Empathy is the act of welcoming and honouring whatever is arising in this process. We give this first as a gift to ourselves, and then we can extend it as a gift toward others. 

And curiosity fuels and enlivens the journey, always available to restore us when we grow tired from our efforts. In the words of Jostein Gaarder, “An answer is always part of the road that is behind you; only questions point to the future.” And so the more we can transform our answers into questions, the more space we open up for the forward momentum of a new, more human, more deeply connected system. 

Perhaps most fundamentally, it is only with these three vital ingredients that we can begin truly letting go of what doesn’t serve us. When we allow ourselves to face the essential vulnerability of our human state; to deeply empathize with the inevitable pain and suffering that this entails in each of our lives; and to become curious—even playful—about all that we have been missing in our fear, shame, and numbness: we can finally begin to release the flawed notion that any identity, group or ideology will protect us. 

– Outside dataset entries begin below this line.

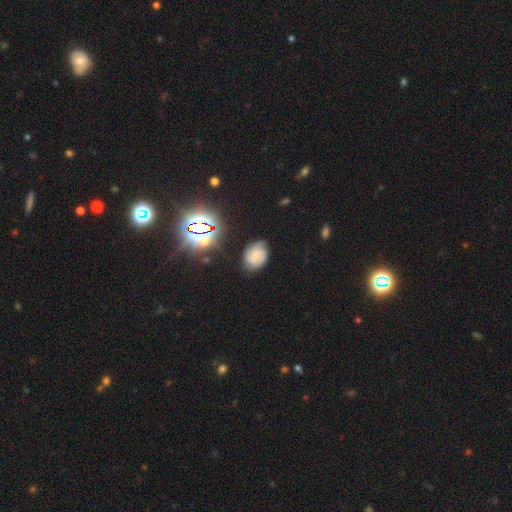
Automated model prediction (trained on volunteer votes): A featured or disk galaxy (50%).

Vote fractions:
- Smooth or featured? featured or disk: 50% / smooth: 36% / star or artifact: 14%
- Merging? none: 70% / minor disturbance: 22% / major disturbance: 6% / merger: 2%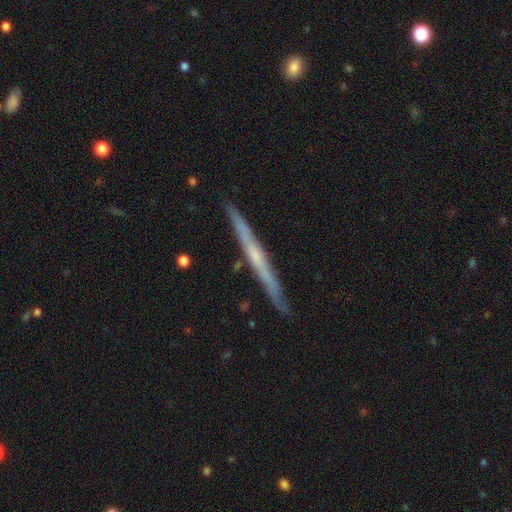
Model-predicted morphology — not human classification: featured or disk 66%, smooth 29%, star or artifact 6%. Down the decision tree: edge-on disk — yes (97%); edge-on bulge — none (66%); merging — none (89%).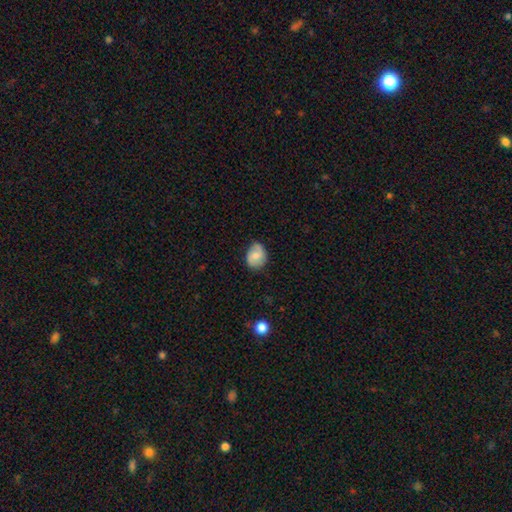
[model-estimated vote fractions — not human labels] Smooth or featured: smooth — 59% (featured or disk — 34%)
How rounded: round — 50% (in between — 49%)
Merging: none — 70% (minor disturbance — 24%)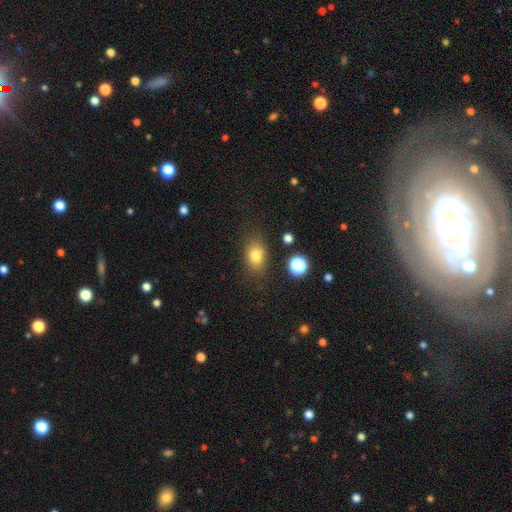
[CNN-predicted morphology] The model was most divided on "how rounded": in between: 70%, round: 28%, cigar-shaped: 2%. More confident: merging — none (78%); smooth or featured — smooth (78%).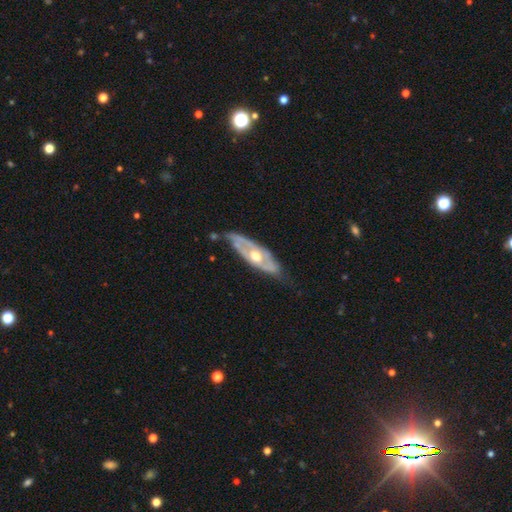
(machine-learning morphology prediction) type=featured or disk (77%); edge-on=no (73%); bar=no (74%); spiral arms=yes (61%); bulge=moderate (76%); merging=none (65%).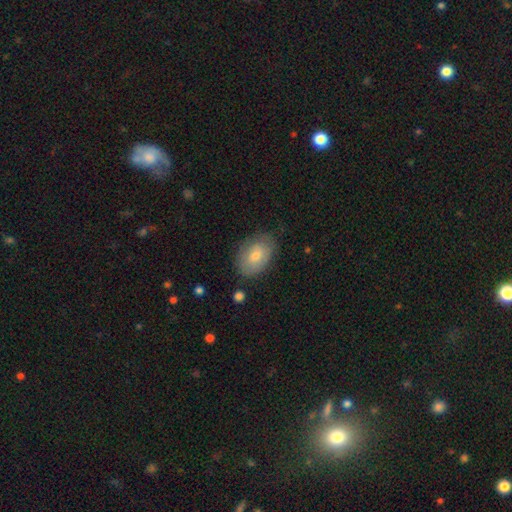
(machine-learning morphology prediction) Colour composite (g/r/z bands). It shows a smooth galaxy with no disk features (66%) that is in between round and cigar-shaped (86%). Merging: none (76%).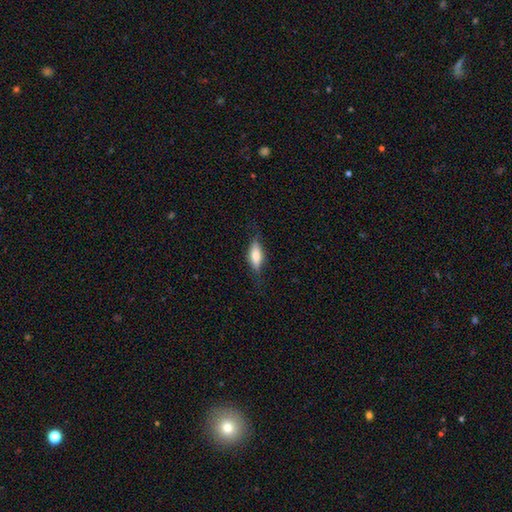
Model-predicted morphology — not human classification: Smooth or featured? smooth (61%)
How rounded? in between (61%)
Merging? none (77%)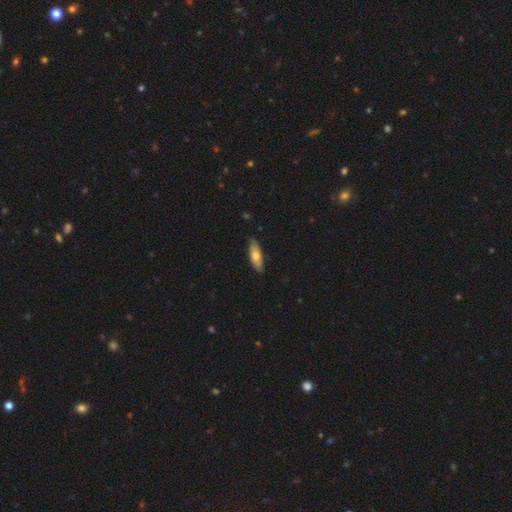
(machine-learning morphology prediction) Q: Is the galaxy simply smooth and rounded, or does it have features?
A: smooth — 64%.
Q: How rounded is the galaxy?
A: in between — 59%.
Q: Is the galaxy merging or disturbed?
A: none — 83%.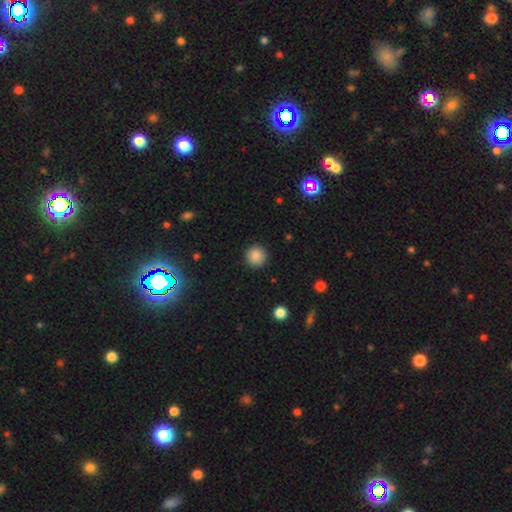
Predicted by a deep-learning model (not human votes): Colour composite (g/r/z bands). It shows a smooth galaxy with no disk features (86%) that is round (95%). Merging: none (91%).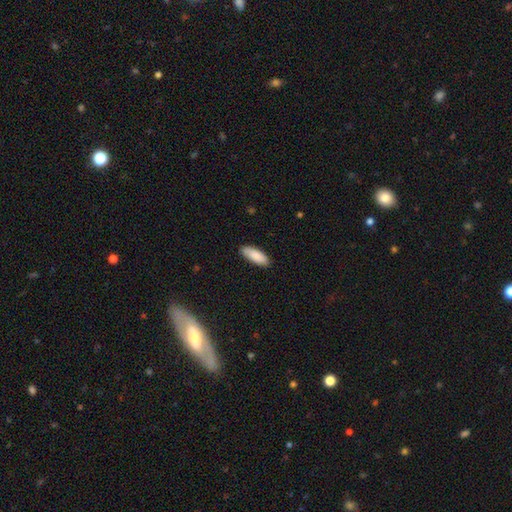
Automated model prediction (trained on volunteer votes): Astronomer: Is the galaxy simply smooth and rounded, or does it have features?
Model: smooth — 88%.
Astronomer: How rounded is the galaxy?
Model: in between — 69%.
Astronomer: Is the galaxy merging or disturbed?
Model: none — 86%.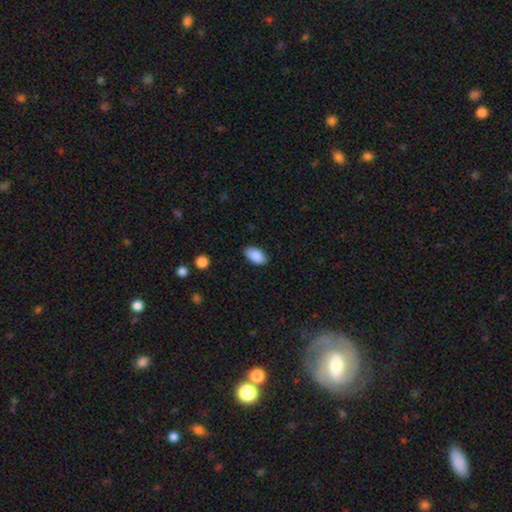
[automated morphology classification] This is clearly a smooth galaxy (88%). How rounded: clearly in between (94%). Merging: clearly none (85%).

After all… Is the best self-protection hiding who you are, or being who you are?(10)

We believe it is up to each of us to make this choice.

With our hands and our hearts freed from armour, the space we create for new possibility is limitless.

-by Shaina List

References

  1. Angus Reid Institute. “Isolation, Loneliness, and COVID-19: Pandemic Leads to Sharp Increase in Mental Health Challenges, Social Woes.” AngusReid.org, October 14, 2020. https://angusreid.org/isolation-and-loneliness-covid19/.

  2. Alcon Canada. “Canadians Spend 11 Hours per Day on Screens, Alcon Survey Shows.” NewsWire.ca. CNW Group, September 10, 2019. https://www.newswire.ca/news-releases/canadians-spend-11-hours-per-day-on-screens-alcon-survey-shows-811357674.html

  3. Ma-Kellams, Christine, and Jennifer Lerner. “Trust Your Gut or Think Carefully? Examining Whether an Intuitive, versus a Systematic, Mode of Thought Produces Greater Empathic Accuracy.” SSRN Electronic Journal, 2016. https://doi.org/10.2139/ssrn.2782596.

  4. Proudfoot, Shannon. “One in Four Canadians Hate Their Political Opponents - Macleans.ca.” Macleans.ca, January 11, 2019. https://www.macleans.ca/politics/one-in-four-canadians-hate-their-political-opponents/.

  5. Government of Canada. “Opioid- and Stimulant-Related Harms in Canada.” Canada.ca, June 2021. https://health-infobase.canada.ca/substance-related-harms/opioids-stimulants/.

  6. Canadian Mental Health Association. “Fast Facts about Mental Health and Mental Illness.” CMHA National, July 19, 2021. https://cmha.ca/brochure/fast-facts-about-mental-illness/#_edn4.

  7. Smith, Cooper. “Addiction in Canada.” AddictionCenter.com. Recovery Worldwide, 2018. https://www.addictioncenter.com/addiction/addiction-in-canada/.

  8. Becker, Ernest. The Denial of Death. London: Souvenir Press, , Cop, 2018.

  9. Parkin, Andrew. “Political Polarization in Canada and the U.S.” Environics Institute for Survey Research, February 2020.

  10. Lawrence, D.H. “Self-Protection.” In Collected Poems. New York: Jonathan Cape And Harrison Smith, 1929.